Deux coupables et un innocent
Il n’aurait fait que ce film, que Cayatte serait déjà un immense réalisateur de cinéma judiciaire. Mais il y en a d’autres. Par exemple, le génial « Le glaive et la balance » (1963), avec Anthony Perkins, Jean-Claude Brialy et Renato Salvatori, dans lequel il invente un crime impossible à juger pour illustrer l’adage « il vaut mieux un coupable en liberté qu’un innocent en prison ». Dans cette affaire de meurtre d’enfant, deux suspects sont traqués par la police, mais trois hommes sont finalement arrêtés sans que nul ne puisse déterminer lequel est innocent, à moins qu’ils ne le soient tous les trois. Les débats des jurés valent bien ceux de l’extraordinaire 12 hommes en colère et l’on se demande pourquoi ce film n’a pas rencontré chez les passionnés de justice un succès au moins équivalent.

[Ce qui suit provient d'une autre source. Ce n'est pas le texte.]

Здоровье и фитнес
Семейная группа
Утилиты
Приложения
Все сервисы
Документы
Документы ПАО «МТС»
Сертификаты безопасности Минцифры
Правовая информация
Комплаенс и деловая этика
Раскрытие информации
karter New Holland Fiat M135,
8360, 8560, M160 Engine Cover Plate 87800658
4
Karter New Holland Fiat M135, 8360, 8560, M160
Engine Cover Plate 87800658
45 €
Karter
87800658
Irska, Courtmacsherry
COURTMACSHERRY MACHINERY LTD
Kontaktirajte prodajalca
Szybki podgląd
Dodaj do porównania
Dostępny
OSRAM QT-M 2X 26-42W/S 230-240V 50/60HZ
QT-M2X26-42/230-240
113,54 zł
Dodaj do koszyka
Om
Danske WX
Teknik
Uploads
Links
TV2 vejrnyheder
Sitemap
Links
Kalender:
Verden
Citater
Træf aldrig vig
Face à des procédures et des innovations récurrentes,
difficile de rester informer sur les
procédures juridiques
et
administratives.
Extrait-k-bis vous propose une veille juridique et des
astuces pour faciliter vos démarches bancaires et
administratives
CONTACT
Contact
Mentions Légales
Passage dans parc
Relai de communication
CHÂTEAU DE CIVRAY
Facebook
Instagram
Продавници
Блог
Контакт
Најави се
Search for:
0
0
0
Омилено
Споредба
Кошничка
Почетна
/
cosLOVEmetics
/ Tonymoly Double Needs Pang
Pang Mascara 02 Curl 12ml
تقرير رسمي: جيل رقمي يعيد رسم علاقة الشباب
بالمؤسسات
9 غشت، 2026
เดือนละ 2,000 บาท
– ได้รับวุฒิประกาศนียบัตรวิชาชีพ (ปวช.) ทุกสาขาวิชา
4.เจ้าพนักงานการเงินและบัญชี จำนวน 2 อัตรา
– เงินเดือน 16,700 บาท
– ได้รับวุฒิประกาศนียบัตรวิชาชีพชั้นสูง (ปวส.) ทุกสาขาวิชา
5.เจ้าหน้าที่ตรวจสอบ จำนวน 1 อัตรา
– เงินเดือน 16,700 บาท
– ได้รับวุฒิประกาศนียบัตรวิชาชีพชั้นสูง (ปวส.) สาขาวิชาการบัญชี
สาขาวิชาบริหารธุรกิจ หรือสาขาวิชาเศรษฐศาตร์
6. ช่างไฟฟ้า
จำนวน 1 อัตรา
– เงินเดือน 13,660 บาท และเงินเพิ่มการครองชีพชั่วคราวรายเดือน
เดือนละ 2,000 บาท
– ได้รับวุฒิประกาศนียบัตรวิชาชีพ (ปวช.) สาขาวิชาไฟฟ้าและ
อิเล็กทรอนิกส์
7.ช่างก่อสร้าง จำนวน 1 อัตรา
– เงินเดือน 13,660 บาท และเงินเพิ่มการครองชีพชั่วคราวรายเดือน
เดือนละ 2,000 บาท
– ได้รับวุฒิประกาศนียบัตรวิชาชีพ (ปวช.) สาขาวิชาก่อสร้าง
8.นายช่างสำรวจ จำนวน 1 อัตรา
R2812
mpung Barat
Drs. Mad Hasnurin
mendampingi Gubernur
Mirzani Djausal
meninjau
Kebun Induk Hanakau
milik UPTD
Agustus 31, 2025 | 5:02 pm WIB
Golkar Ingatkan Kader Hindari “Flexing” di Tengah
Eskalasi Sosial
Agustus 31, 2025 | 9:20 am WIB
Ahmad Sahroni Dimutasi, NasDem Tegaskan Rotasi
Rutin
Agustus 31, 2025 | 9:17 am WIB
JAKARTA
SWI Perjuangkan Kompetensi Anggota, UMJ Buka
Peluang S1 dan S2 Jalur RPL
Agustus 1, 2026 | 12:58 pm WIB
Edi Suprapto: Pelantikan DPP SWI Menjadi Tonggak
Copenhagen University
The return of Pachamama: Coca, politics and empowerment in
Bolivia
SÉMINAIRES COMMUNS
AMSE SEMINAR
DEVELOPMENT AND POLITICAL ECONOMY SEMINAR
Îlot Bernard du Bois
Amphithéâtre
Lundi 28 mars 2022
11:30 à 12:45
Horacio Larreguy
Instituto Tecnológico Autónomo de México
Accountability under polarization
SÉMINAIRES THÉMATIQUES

À propos de jurés justement, Justice est faite (1950) se propose de suivre chacun de ceux qui doivent juger une biologiste accusée d’avoir assassiné son amant médecin, atteint d’un cancer en phase terminale. En montrant la vie, les espoirs, les traumatismes des jurés, André Cayatte éclaire le sens du vote de chacun, forcément influencé par son expérience, mais il montre aussi qu’il est possible de dépasser ce conditionnement pour rendre une vraie justice. Au passage, il se livre à une réflexion plus que jamais d’actualité sur l’euthanasie. Prix de la biennale de Venise en 1950 et Ours d’or en 1951.

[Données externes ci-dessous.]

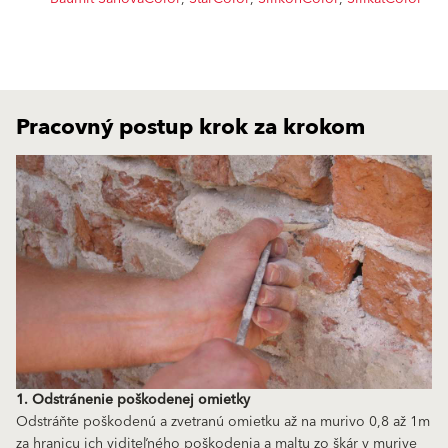
Pracovný postup krok za krokom
1. Odstránenie poškodenej omietky
Odstráňte poškodenú a zvetranú omietku až na murivo 0,8 až 1m
za hranicu ich viditeľného poškodenia a maltu zo škár v murive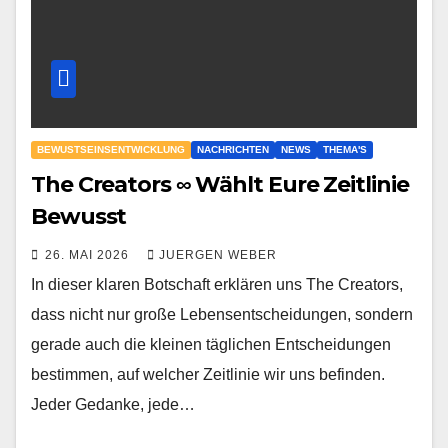
BEWUSTSEINSENTWICKLUNG
NACHRICHTEN
NEWS
THEMA'S
The Creators ∞ Wählt Eure Zeitlinie
Bewusst
26. MAI 2026
JUERGEN WEBER
In dieser klaren Botschaft erklären uns The Creators,
dass nicht nur große Lebensentscheidungen, sondern
gerade auch die kleinen täglichen Entscheidungen
bestimmen, auf welcher Zeitlinie wir uns befinden.
Jeder Gedanke, jede…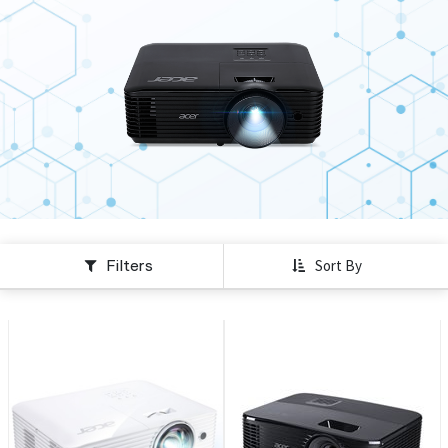
Filters
Sort By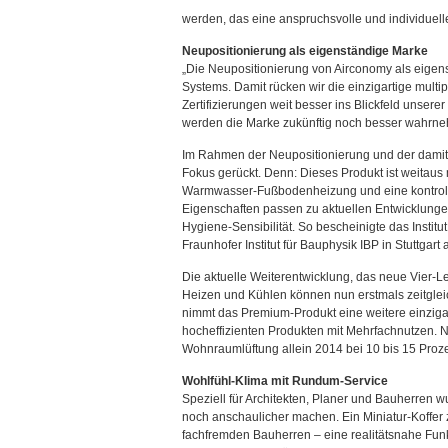
werden, das eine anspruchsvolle und individuell
Neupositionierung als eigenständige Marke
„Die Neupositionierung von Airconomy als eigen
Systems. Damit rücken wir die einzigartige multi
Zertifizierungen weit besser ins Blickfeld unser
werden die Marke zukünftig noch besser wahrneh
Im Rahmen der Neupositionierung und der damit
Fokus gerückt. Denn: Dieses Produkt ist weitaus 
Warmwasser-Fußbodenheizung und eine kontrolli
Eigenschaften passen zu aktuellen Entwicklunge
Hygiene-Sensibilität. So bescheinigte das Insti
Fraunhofer Institut für Bauphysik IBP in Stuttga
Die aktuelle Weiterentwicklung, das neue Vier-Le
Heizen und Kühlen können nun erstmals zeitglei
nimmt das Premium-Produkt eine weitere einzigar
hocheffizienten Produkten mit Mehrfachnutzen.
Wohnraumlüftung allein 2014 bei 10 bis 15 Proze
Wohlfühl-Klima mit Rundum-Service
Speziell für Architekten, Planer und Bauherren w
noch anschaulicher machen. Ein Miniatur-Koffer z
fachfremden Bauherren – eine realitätsnahe Fun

Portrait d’un « petit juge » très courageux
Est-ce tout ? Non. Voici le dossier noir (1955) qui met en scène un jeune juge d’instruction rouvrant, dans une petite ville de province sous la coupe d’un puissant industriel, un dossier ancien susceptible de secouer toute la ville et d’envoyer le maitre des lieux en prison. Dans son palais vide et délabré où il n’y a qu’un seul téléphone et, pour tout personnel, une femme et son jeune garçon, le « petit juge » courageux et incorruptible tient tête aux notables et tente de faire jaillir la vérité. On est saisi par le nombre de prémonitions contenues dans ce film. Depuis le profil du juge inexpérimenté aux immenses pouvoirs sur lequel pèse tant de dangers, jusqu’à l’indigence du tribunal local source de risques d’erreurs judiciaires, en passant par les pressions politiques, les méthodes discutables de la police, ou encore la fragilité des témoins, tous les maux de la justice sont ici rassemblés. Sélection officielle du Festival de Cannes 1955.
Explorer les âmes
Il faudrait citer encore Les risques du métier (1967) avec Jacques Brel et on n’aurait sans doute pas fait le tour des œuvres judiciaires remarquables de ce cinéaste. Cayatte aborde la justice en humaniste. Il en aperçoit les beautés (son juge d’instruction est magnifique dans Le Dossier noir, certains de ses jurés sont émouvants de lucidité et de grandeur d’âme dans Justice est faite et Nous sommes tous des assassins), mais aussi les fragilités : une société bourgeoise qui se protège à tout prix, y compris en tuant des innocents, des professionnels plus soucieux d’efficacité que de vérité, une opinion pétrie de préjugés, et surtout des êtres humains broyés par les rouages d’une machine infernale qui n’a parfois plus grand-chose à voir avec le beau nom de « justice » dont elle se pare. La force de ces films, ce sont aussi ses comédiens : Mouloudji, Noël Roquevert, Antoine Balpêtré, Bernard Blier, Paul Frankeur, Raymond Bussière, Raymond Pellegrin… Tous immenses dans ce cinéma en noir et blanc qui s’attarde sur les visages, explore les âmes, et offre ce que les films de procès contemporains trop secs ne savent plus restituer, la pâte humaine, celle-là même que donne à voir l’exercice judiciaire et qui précisément rend la justice si passionnante. Tous ces films sont disponibles en DVD* ainsi qu’en vidéo à la demande dans les abonnements TV. Il est temps de sortir le cinéma d’André Cayatte de l’oubli. Et ce sera justice…
*Voir notamment chez Gaumont pour les quatre premiers films cités.